Pointing fingers and playing the blame game seems like the easiest go to solution, but it is only adding to the obesity problem. In two contrasting articles, both authors either rallied to the side of the government, or criticized it for its deficiency. Paul Krugman asserts his point in “Free to Choose.” He states, “Above all, we need to put aside our anti-government prejudices and realize that the history of government interventions on behalf of public heath, from the construction of sewer systems to the campaign against smoking, is one of consistent, life-enhancing success.” But in “Corn, Obesity, Subsides,” Patrick Basham states that President Obama’s support of the Healthy, Hunger Free Kids Act, which promotes corn and thus, high-fructose corn syrup – deemed as “liquid Satan” by anti-obesity campaigners – is not setting a very good example on the obesity issue. While both these authors make strong points, they’re ultimately wasting their time. Yes, citizens are not always going to agree with the government’s decisions, and yes, sometimes they will. But when teens have adapted to their childhood lifestyles and “One in four young adults cannot enlist to serve his or her country because he or she is too overweight,” smirking at one another’s opinions is not going to solve anything.
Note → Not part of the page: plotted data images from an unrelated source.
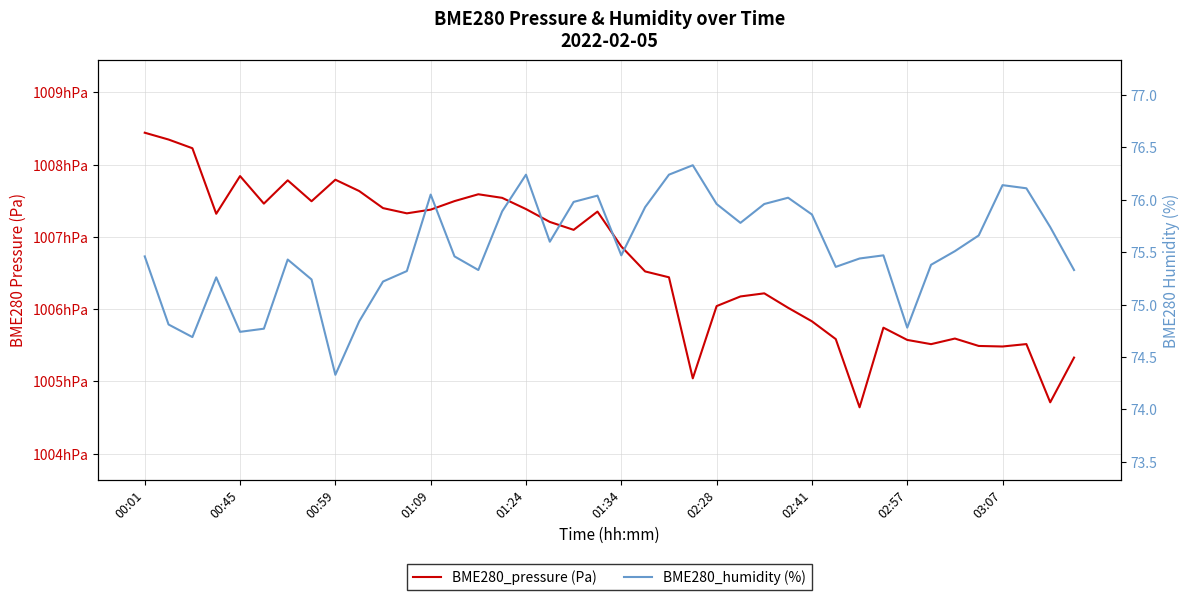

True or false: BME280_pressure (Pa) has a value of 100551.7 at 37.

True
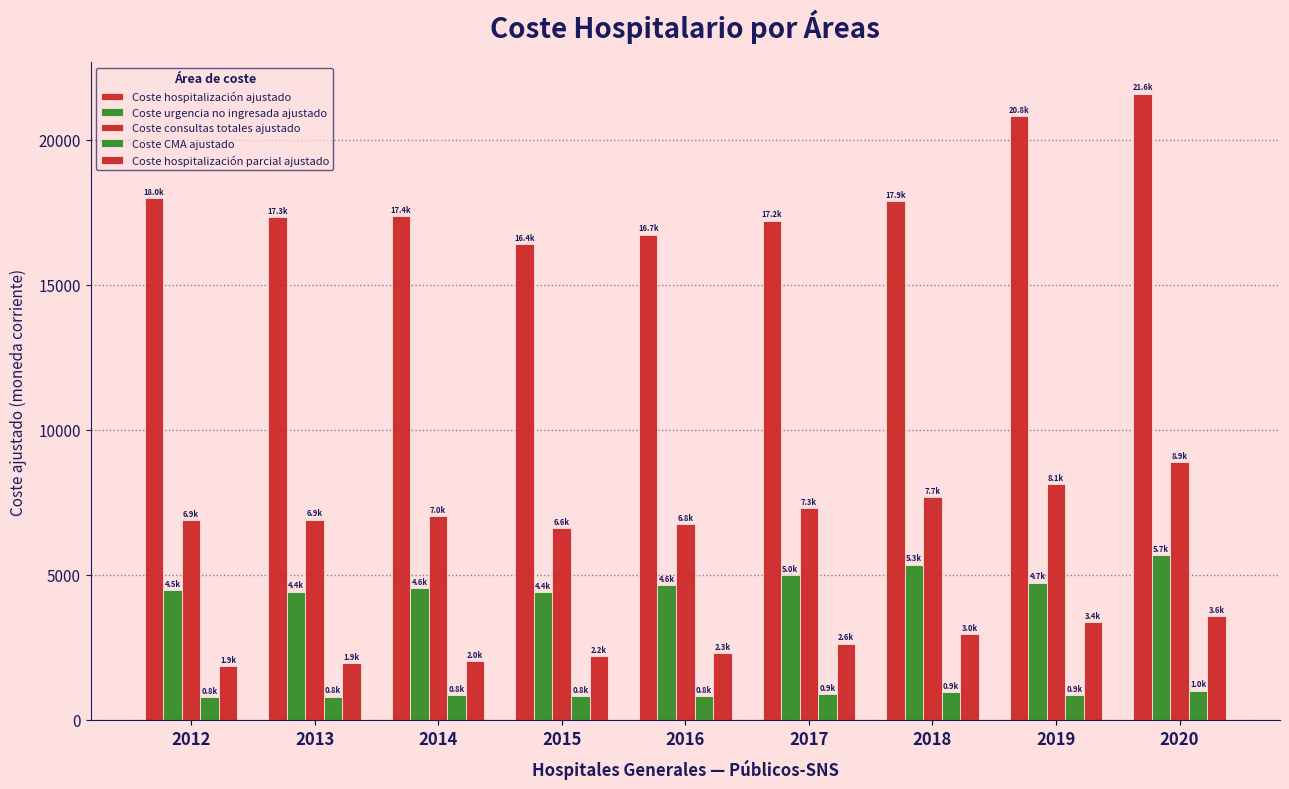

Is it true that Coste urgencia no ingresada ajustado equals 7902.9 at 2015?

False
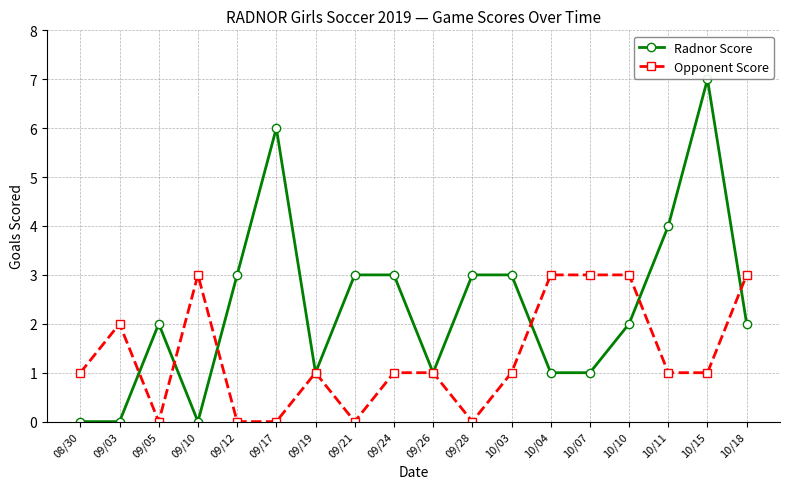

Reading right to left, list all the values displayed in this chart.

Radnor Score: 10/18=2	10/15=7	10/11=4	10/10=2	10/07=1	10/04=1	10/03=3	09/28=3	09/26=1	09/24=3	09/21=3	09/19=1	09/17=6	09/12=3	09/10=0	09/05=2	09/03=0	08/30=0
Opponent Score: 10/18=3	10/15=1	10/11=1	10/10=3	10/07=3	10/04=3	10/03=1	09/28=0	09/26=1	09/24=1	09/21=0	09/19=1	09/17=0	09/12=0	09/10=3	09/05=0	09/03=2	08/30=1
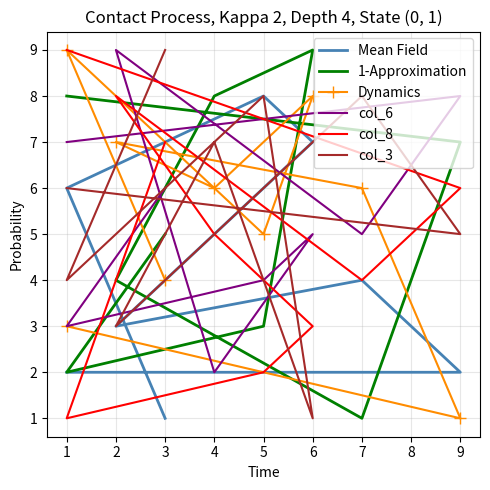

What is the average value of the col_3 series?

6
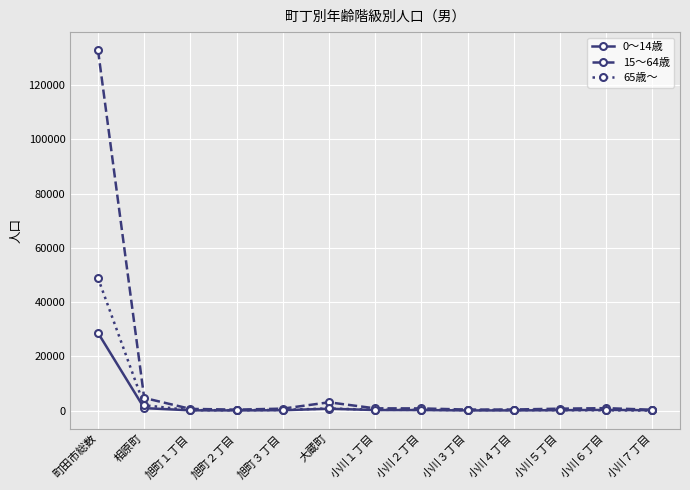

What is the total value across all series at 小川３丁目?

601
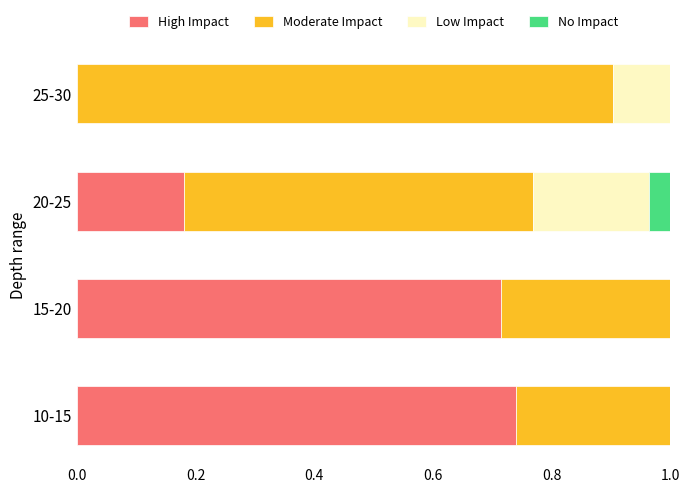

Which category has the highest value in the High Impact series?

10-15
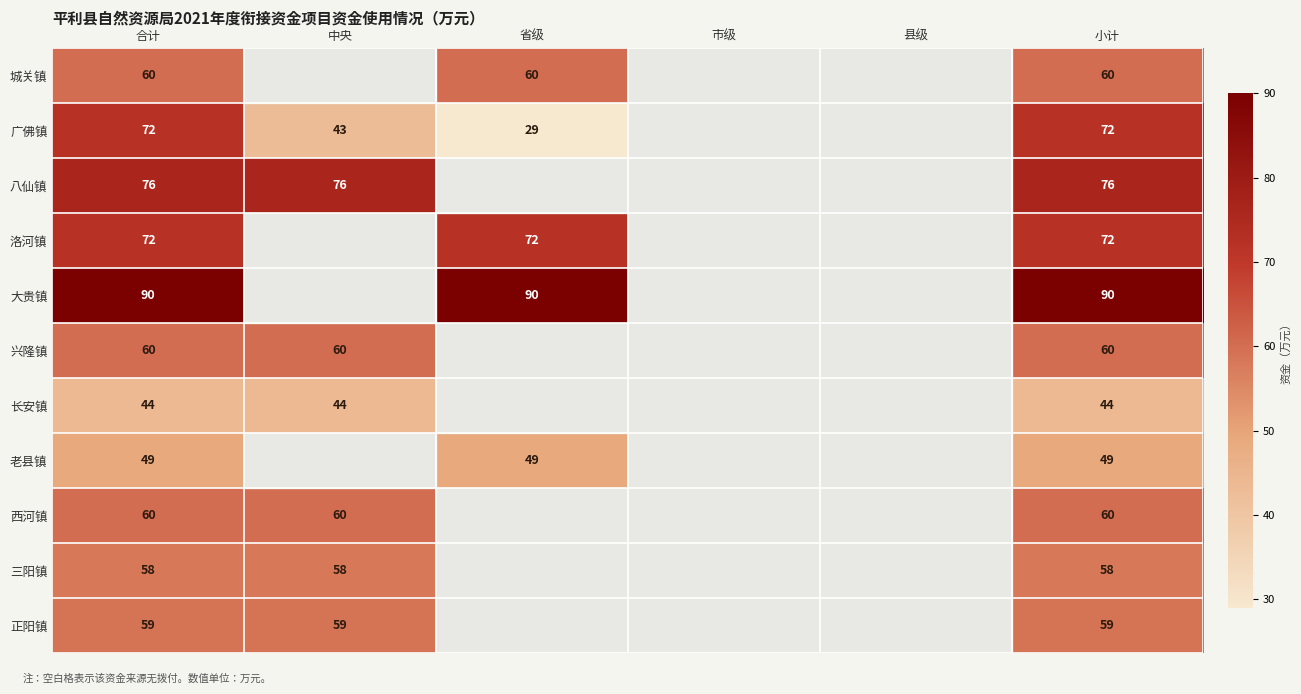

Is the value of 三阳镇 at 合计 greater than the value of 大贵镇 at 合计?

No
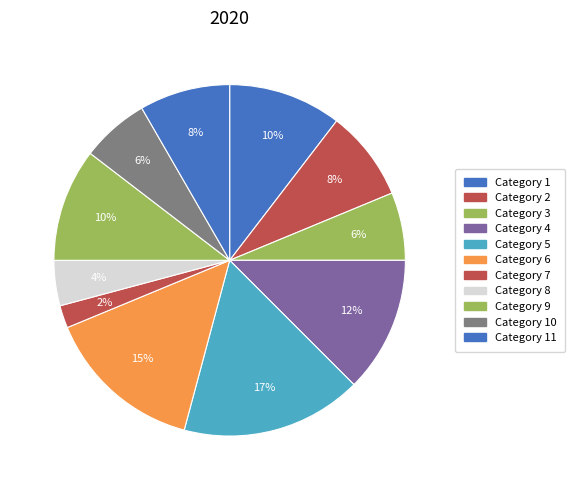

To the nearest percent, what is the difference between the largest and smallest slice percentages?

15%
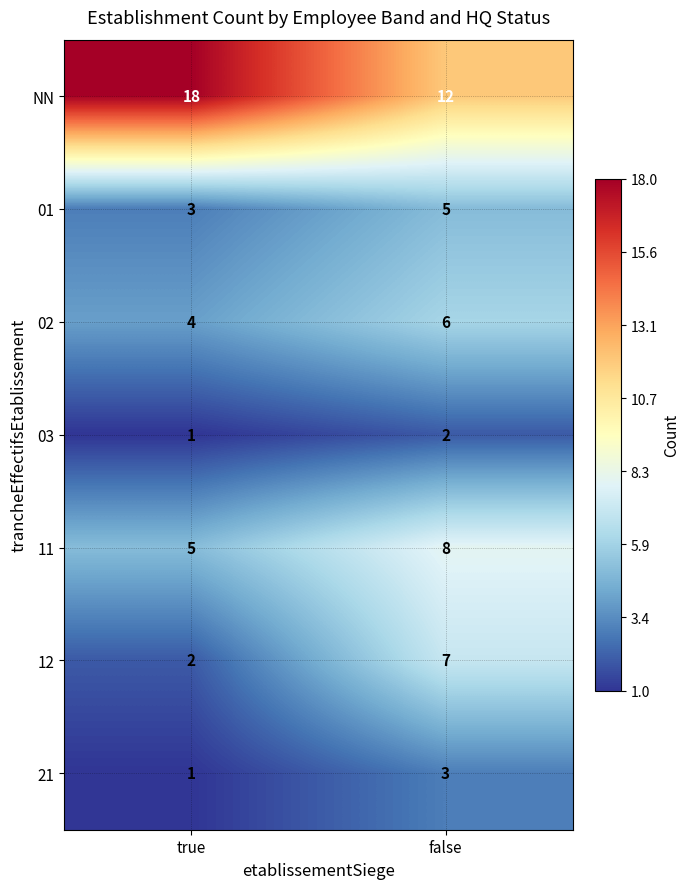

How many distinct data groups are displayed?

7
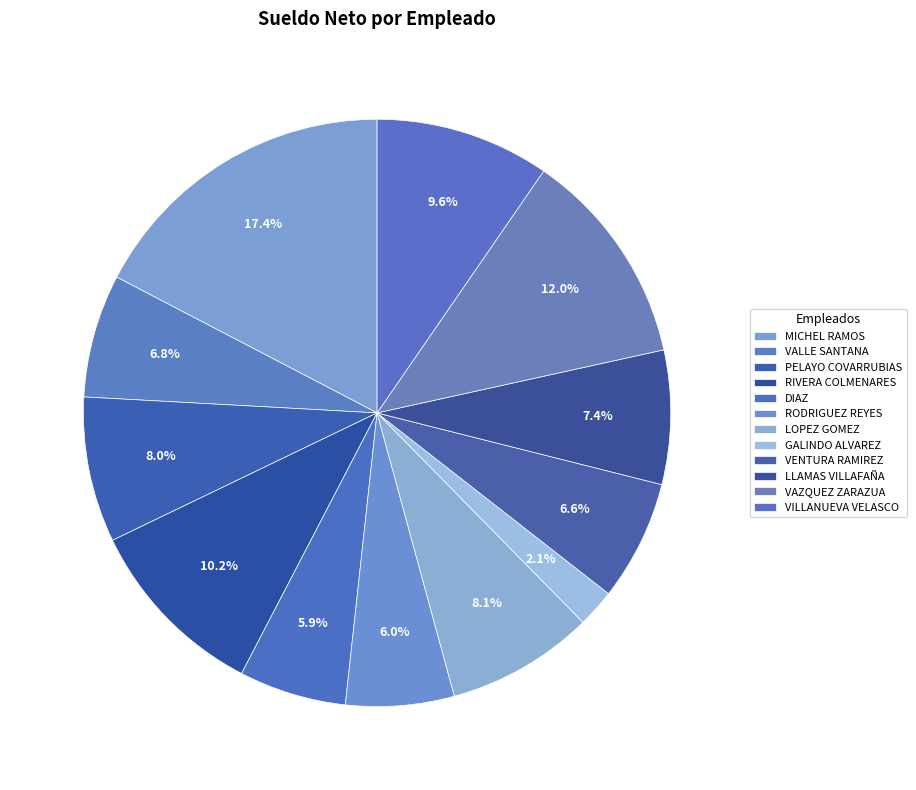

How many segments does this pie chart have?

12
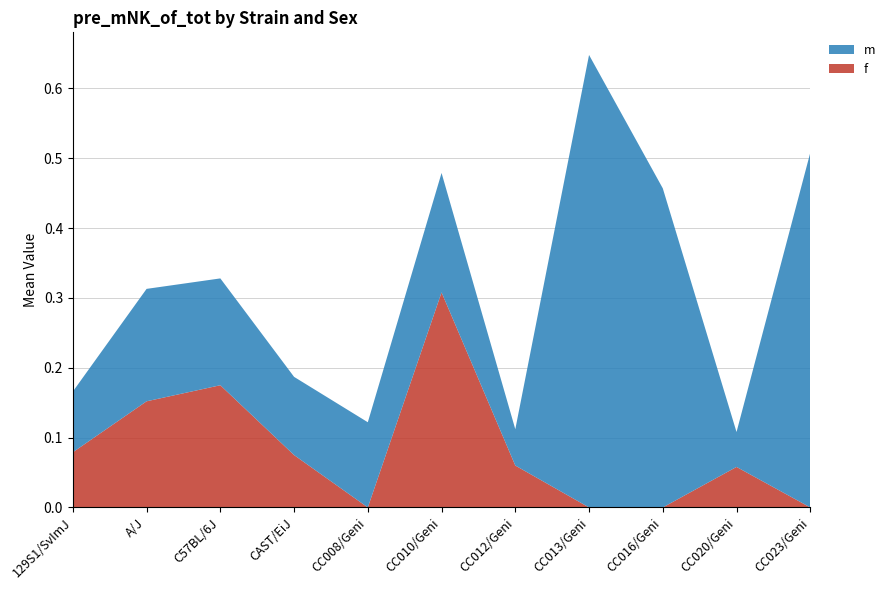

Reading left to right, transcribe all the data shown in this chart.

f: 129S1/SvImJ=0.1	A/J=0.2	C57BL/6J=0.2	CAST/EiJ=0.1	CC008/Geni=0.0	CC010/Geni=0.3	CC012/Geni=0.1	CC013/Geni=0.0	CC016/Geni=0.0	CC020/Geni=0.1	CC023/Geni=0.0
m: 129S1/SvImJ=0.1	A/J=0.2	C57BL/6J=0.2	CAST/EiJ=0.1	CC008/Geni=0.1	CC010/Geni=0.2	CC012/Geni=0.1	CC013/Geni=0.6	CC016/Geni=0.5	CC020/Geni=0.1	CC023/Geni=0.5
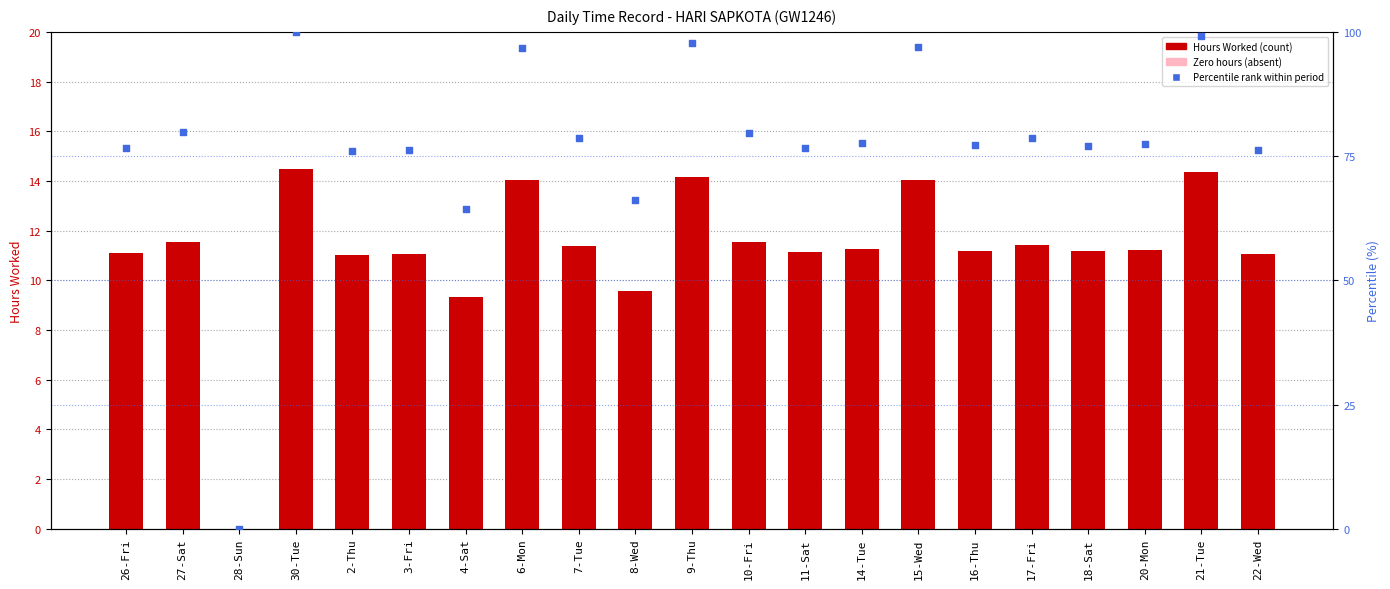

Which series has the widest spread of Y values?

Percentile rank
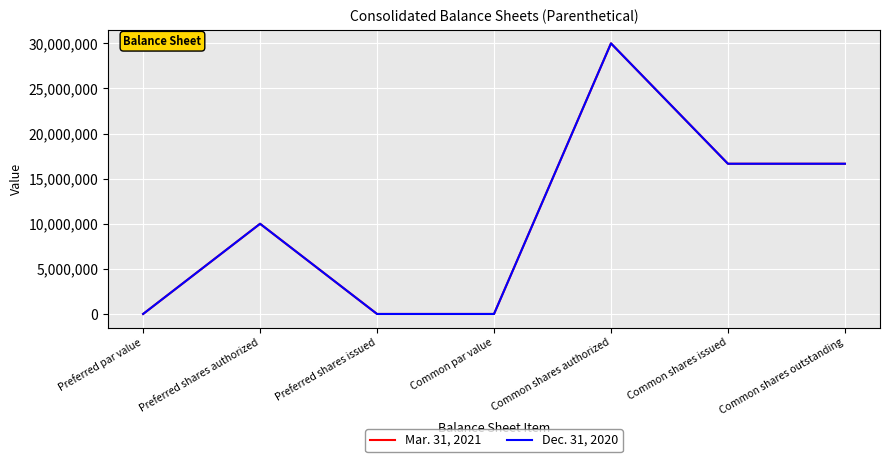

Rank the series by their average value, from lowest to highest.

Dec. 31, 2020, Mar. 31, 2021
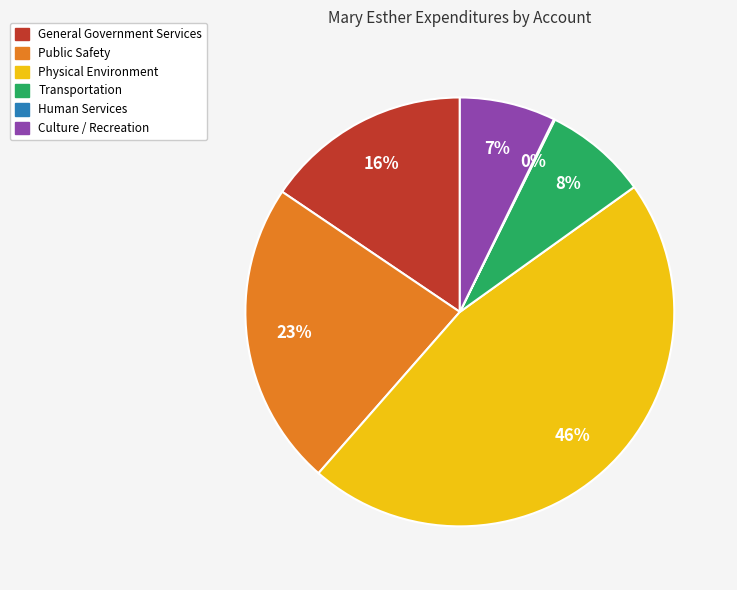

The General Government Services slice represents 16% of the pie. True or false?

True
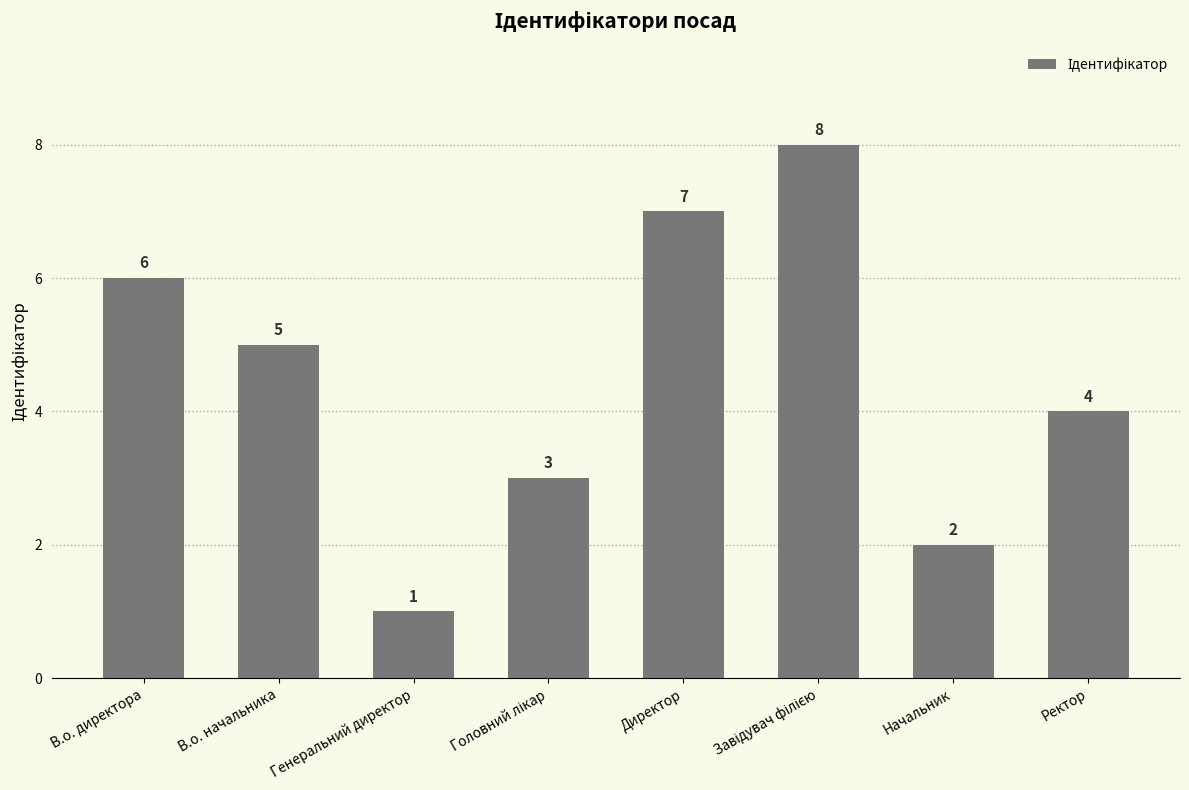

At which label does the data first exceed 5?

В.о. директора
What we need to do, as Carnell says, is “come together in solid partnerships between parents, the community, industry, and government.” We need to educate. We need to campaign. We need to make this horrific obesity epidemic known and stop The Fat Losers group from growing. The government has to fund a few campaigns against obesity, just as they have done with smoking and drunk driving. But of course, as kids, being brain washed the same information over and over again won’t stop them from trying a cigarette or drinking some beer before heading home. This leads us back to our key word: Adults. Only parents have the most influence on their children. Take Michelle Obama, for instance, appearing on Disney Channel to compare a single sized serving of pasta to a supersized pasta plate. It’s about the exposure to our kids, reinforcement, and setting the example. Adult lifestyles directly affect the daily lives of our future generation today. Coming together will not cost us anything. In fact, it will only bring us closer to curing this epidemic. We can start at home, with the adults.